South-African artist, Hannalie Taute’s contemporary take on embroidery happens on rubber stitched together from discarded inner tubes. Her work is dark and edgy. I can only think of words I would not use to describe it, like: sedate, subtle, or delicate. The faces stitched into the abandoned materials scream at you from their tough leather looking exteriors – this is not your grandmother’s embroidery.
I’m a fan of Taute’s work. She masters the askew – doming it under bell jars, framing it in silver serving plates, leaving threads to dangle out of her stitching, letting the danger seep into our realm. I find it difficult to look away from her strangely beautiful things.
As time drew closer for me to call Hannalie for our interview, I imagined a husky sounding woman picking up, morosely explaining her work to me. All of that dreaming, fell completely out of context when this sweet-sounding mother, who admits she sometimes patterns her work after pop culture offerings, greeted me with a cheerful ‘Hello’.
What we assume is not always so. Hannalie owns many expressions of her personality which allow her to evolve creatively. Just like embroidery is composed of more than feminine linens stitched with sweet sayings for butts to sit on.
Before we get started, Hannalie apologetically warns me that Afrikaans is her first language, so the interview might get a bit rocky. She mentions this after we have gushed on about The Little Prince, Minecraft and an Andy Warhol penis.

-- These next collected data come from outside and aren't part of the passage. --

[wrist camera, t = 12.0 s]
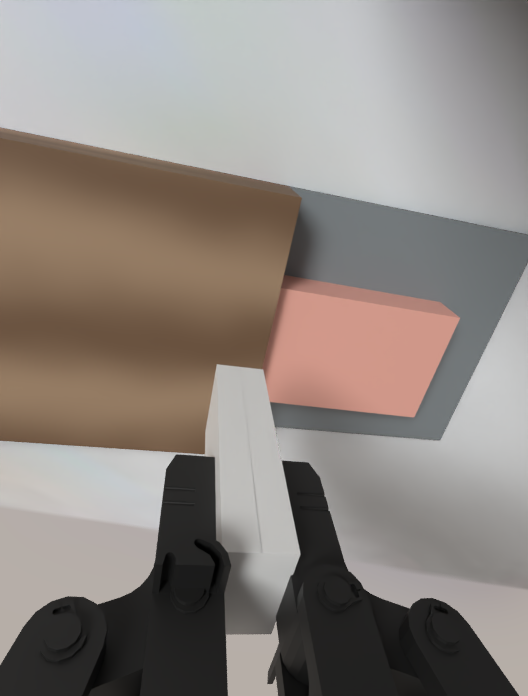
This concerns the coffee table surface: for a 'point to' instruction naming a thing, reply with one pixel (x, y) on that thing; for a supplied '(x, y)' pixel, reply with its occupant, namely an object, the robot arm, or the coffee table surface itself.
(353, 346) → the pink rectangular block
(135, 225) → the brown flat block
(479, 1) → the coffee table surface
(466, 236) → the mat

I think she did just fine…
This is the first time I have seen embroidery on rubber. To your knowledge, are there any other artists that work with this material?
Hannalie: I know that there is another South African artist, Nicholas Hlobo – part of my inspiration. He works with rubber as well, but he uses it differently. He takes ribbon and rubber, and makes sculpture & abstract works – but he doesn’t embroider per say. He works with the medium, but I said to myself, ‘I can get a lot of artists that use oil paint, and each one would employ it differently. I can use rubber as well, but make it my own.’
It is a lovely medium to work with. Even though I’m inspired by his use of rubber, our process and concept is very different.
That is what’s lovely about inspiration; that spark you can spin into something else.
On average, how long does it take you to complete a piece? I want people to get a sense of how labor intensive your work is.
My huge wall hangings can take up to six months. A smaller work, like the one I sent for the STITCHED show at Paradigm Gallery took about 2 months – that includes sourcing the rubber, cutting the rubber, cleaning the rubber, stitching and framing the piece.
What a process … How do you prime the rubber to then begin working with it?
I get it in a tube from the company. Some companies just throw them away, so I go and collect them. I wash, dry, and polish them before I draw on them. I don’t have an assistant at the moment, so I do everything myself.
I’m curious, are you constantly bending your needles trying to pull your thread through the rubber?
I’ve broken a couple of needles…the rubber is not that tough, its’ softer than leather actually. So I don’t need to make my holes beforehand, the needle goes straight through. I’m struggling to work with fabric at the moment because I’m used to the thickness of the rubber.
How long have you been working with this medium?
I started in 2012 – so a short while ago. My first Solo Show was called Rubber Ever After. I’ve got so much to learn still.
There is something macabre about the aurora of your work, which I find quite interesting. But then, I suppose it might be a bit difficult to go sweet with rubber.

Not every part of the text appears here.